Revise the listing below so that every "Document page" reads "Rendered page", leaving everything else unchanged.

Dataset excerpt
---

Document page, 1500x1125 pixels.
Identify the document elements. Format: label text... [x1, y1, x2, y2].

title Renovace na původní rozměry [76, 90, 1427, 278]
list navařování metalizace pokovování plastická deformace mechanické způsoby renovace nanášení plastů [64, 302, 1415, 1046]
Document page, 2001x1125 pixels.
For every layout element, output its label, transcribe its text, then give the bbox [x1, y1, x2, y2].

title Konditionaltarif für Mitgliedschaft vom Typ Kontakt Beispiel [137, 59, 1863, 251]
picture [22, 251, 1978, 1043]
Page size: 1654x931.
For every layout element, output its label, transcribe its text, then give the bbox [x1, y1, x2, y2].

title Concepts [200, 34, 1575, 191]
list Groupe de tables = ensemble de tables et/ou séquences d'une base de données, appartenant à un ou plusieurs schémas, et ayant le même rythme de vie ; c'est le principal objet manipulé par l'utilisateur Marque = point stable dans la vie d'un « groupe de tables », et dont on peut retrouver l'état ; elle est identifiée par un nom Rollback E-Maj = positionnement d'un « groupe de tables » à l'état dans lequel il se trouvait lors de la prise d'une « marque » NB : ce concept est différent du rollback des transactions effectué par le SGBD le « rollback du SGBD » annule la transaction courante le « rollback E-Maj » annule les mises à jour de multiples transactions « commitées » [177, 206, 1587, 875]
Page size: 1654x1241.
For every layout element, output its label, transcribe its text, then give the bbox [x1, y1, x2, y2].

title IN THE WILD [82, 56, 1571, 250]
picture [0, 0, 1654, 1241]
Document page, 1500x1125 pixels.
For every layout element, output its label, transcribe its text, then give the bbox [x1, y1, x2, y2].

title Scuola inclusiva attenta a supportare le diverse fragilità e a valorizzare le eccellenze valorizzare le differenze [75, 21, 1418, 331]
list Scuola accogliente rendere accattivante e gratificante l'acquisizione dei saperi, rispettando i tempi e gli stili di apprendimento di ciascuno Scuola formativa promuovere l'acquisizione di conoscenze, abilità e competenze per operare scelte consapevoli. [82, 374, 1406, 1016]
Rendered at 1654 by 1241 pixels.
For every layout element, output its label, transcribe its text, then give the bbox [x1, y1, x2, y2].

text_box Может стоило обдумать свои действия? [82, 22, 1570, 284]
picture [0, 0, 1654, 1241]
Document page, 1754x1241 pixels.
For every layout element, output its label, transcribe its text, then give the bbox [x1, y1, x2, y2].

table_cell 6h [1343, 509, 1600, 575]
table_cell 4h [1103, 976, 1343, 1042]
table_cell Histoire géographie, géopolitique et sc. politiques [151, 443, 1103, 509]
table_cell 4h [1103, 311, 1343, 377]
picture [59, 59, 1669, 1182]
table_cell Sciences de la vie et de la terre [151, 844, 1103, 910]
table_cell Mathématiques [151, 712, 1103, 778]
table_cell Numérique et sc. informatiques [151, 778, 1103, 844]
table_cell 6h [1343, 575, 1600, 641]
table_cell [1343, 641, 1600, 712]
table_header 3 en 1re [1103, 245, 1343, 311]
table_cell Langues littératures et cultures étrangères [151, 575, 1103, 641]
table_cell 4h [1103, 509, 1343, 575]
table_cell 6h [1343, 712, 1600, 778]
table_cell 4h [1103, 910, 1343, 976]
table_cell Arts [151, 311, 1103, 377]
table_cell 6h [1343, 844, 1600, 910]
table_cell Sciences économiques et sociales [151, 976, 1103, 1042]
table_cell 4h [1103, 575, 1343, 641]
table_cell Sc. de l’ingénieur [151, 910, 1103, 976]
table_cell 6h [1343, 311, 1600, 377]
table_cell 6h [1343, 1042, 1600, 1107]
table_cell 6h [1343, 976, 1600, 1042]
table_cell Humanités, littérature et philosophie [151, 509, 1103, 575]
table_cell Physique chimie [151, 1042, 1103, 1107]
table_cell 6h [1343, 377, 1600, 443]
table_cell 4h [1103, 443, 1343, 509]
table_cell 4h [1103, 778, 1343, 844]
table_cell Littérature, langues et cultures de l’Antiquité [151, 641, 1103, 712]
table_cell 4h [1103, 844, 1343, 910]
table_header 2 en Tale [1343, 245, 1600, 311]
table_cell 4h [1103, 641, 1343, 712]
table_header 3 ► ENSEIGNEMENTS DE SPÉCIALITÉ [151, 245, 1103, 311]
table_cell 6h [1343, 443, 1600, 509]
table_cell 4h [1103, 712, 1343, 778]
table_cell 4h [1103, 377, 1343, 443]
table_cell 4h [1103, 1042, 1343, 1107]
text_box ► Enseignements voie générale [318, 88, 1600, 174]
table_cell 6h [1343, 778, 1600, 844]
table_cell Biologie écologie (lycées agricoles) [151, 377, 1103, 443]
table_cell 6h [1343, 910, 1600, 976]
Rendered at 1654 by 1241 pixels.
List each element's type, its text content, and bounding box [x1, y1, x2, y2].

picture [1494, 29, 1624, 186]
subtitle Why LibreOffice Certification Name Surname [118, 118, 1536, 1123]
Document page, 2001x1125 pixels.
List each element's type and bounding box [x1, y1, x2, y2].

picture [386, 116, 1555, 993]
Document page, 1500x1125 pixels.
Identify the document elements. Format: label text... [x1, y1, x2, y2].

---

◆ Solution to this task ◆
Rendered page, 1500x1125 pixels.
Identify the document elements. Format: label text... [x1, y1, x2, y2].

title Renovace na původní rozměry [76, 90, 1427, 278]
list navařování metalizace pokovování plastická deformace mechanické způsoby renovace nanášení plastů [64, 302, 1415, 1046]
Rendered page, 2001x1125 pixels.
For every layout element, output its label, transcribe its text, then give the bbox [x1, y1, x2, y2].

title Konditionaltarif für Mitgliedschaft vom Typ Kontakt Beispiel [137, 59, 1863, 251]
picture [22, 251, 1978, 1043]
Page size: 1654x931.
For every layout element, output its label, transcribe its text, then give the bbox [x1, y1, x2, y2].

title Concepts [200, 34, 1575, 191]
list Groupe de tables = ensemble de tables et/ou séquences d'une base de données, appartenant à un ou plusieurs schémas, et ayant le même rythme de vie ; c'est le principal objet manipulé par l'utilisateur Marque = point stable dans la vie d'un « groupe de tables », et dont on peut retrouver l'état ; elle est identifiée par un nom Rollback E-Maj = positionnement d'un « groupe de tables » à l'état dans lequel il se trouvait lors de la prise d'une « marque » NB : ce concept est différent du rollback des transactions effectué par le SGBD le « rollback du SGBD » annule la transaction courante le « rollback E-Maj » annule les mises à jour de multiples transactions « commitées » [177, 206, 1587, 875]
Page size: 1654x1241.
For every layout element, output its label, transcribe its text, then give the bbox [x1, y1, x2, y2].

title IN THE WILD [82, 56, 1571, 250]
picture [0, 0, 1654, 1241]
Rendered page, 1500x1125 pixels.
For every layout element, output its label, transcribe its text, then give the bbox [x1, y1, x2, y2].

title Scuola inclusiva attenta a supportare le diverse fragilità e a valorizzare le eccellenze valorizzare le differenze [75, 21, 1418, 331]
list Scuola accogliente rendere accattivante e gratificante l'acquisizione dei saperi, rispettando i tempi e gli stili di apprendimento di ciascuno Scuola formativa promuovere l'acquisizione di conoscenze, abilità e competenze per operare scelte consapevoli. [82, 374, 1406, 1016]
Rendered at 1654 by 1241 pixels.
For every layout element, output its label, transcribe its text, then give the bbox [x1, y1, x2, y2].

text_box Может стоило обдумать свои действия? [82, 22, 1570, 284]
picture [0, 0, 1654, 1241]
Rendered page, 1754x1241 pixels.
For every layout element, output its label, transcribe its text, then give the bbox [x1, y1, x2, y2].

table_cell 6h [1343, 509, 1600, 575]
table_cell 4h [1103, 976, 1343, 1042]
table_cell Histoire géographie, géopolitique et sc. politiques [151, 443, 1103, 509]
table_cell 4h [1103, 311, 1343, 377]
picture [59, 59, 1669, 1182]
table_cell Sciences de la vie et de la terre [151, 844, 1103, 910]
table_cell Mathématiques [151, 712, 1103, 778]
table_cell Numérique et sc. informatiques [151, 778, 1103, 844]
table_cell 6h [1343, 575, 1600, 641]
table_cell [1343, 641, 1600, 712]
table_header 3 en 1re [1103, 245, 1343, 311]
table_cell Langues littératures et cultures étrangères [151, 575, 1103, 641]
table_cell 4h [1103, 509, 1343, 575]
table_cell 6h [1343, 712, 1600, 778]
table_cell 4h [1103, 910, 1343, 976]
table_cell Arts [151, 311, 1103, 377]
table_cell 6h [1343, 844, 1600, 910]
table_cell Sciences économiques et sociales [151, 976, 1103, 1042]
table_cell 4h [1103, 575, 1343, 641]
table_cell Sc. de l’ingénieur [151, 910, 1103, 976]
table_cell 6h [1343, 311, 1600, 377]
table_cell 6h [1343, 1042, 1600, 1107]
table_cell 6h [1343, 976, 1600, 1042]
table_cell Humanités, littérature et philosophie [151, 509, 1103, 575]
table_cell Physique chimie [151, 1042, 1103, 1107]
table_cell 6h [1343, 377, 1600, 443]
table_cell 4h [1103, 443, 1343, 509]
table_cell 4h [1103, 778, 1343, 844]
table_cell Littérature, langues et cultures de l’Antiquité [151, 641, 1103, 712]
table_cell 4h [1103, 844, 1343, 910]
table_header 2 en Tale [1343, 245, 1600, 311]
table_cell 4h [1103, 641, 1343, 712]
table_header 3 ► ENSEIGNEMENTS DE SPÉCIALITÉ [151, 245, 1103, 311]
table_cell 6h [1343, 443, 1600, 509]
table_cell 4h [1103, 712, 1343, 778]
table_cell 4h [1103, 377, 1343, 443]
table_cell 4h [1103, 1042, 1343, 1107]
text_box ► Enseignements voie générale [318, 88, 1600, 174]
table_cell 6h [1343, 778, 1600, 844]
table_cell Biologie écologie (lycées agricoles) [151, 377, 1103, 443]
table_cell 6h [1343, 910, 1600, 976]
Rendered at 1654 by 1241 pixels.
List each element's type, its text content, and bounding box [x1, y1, x2, y2].

picture [1494, 29, 1624, 186]
subtitle Why LibreOffice Certification Name Surname [118, 118, 1536, 1123]
Rendered page, 2001x1125 pixels.
List each element's type and bounding box [x1, y1, x2, y2].

picture [386, 116, 1555, 993]
Rendered page, 1500x1125 pixels.
Identify the document elements. Format: label text... [x1, y1, x2, y2].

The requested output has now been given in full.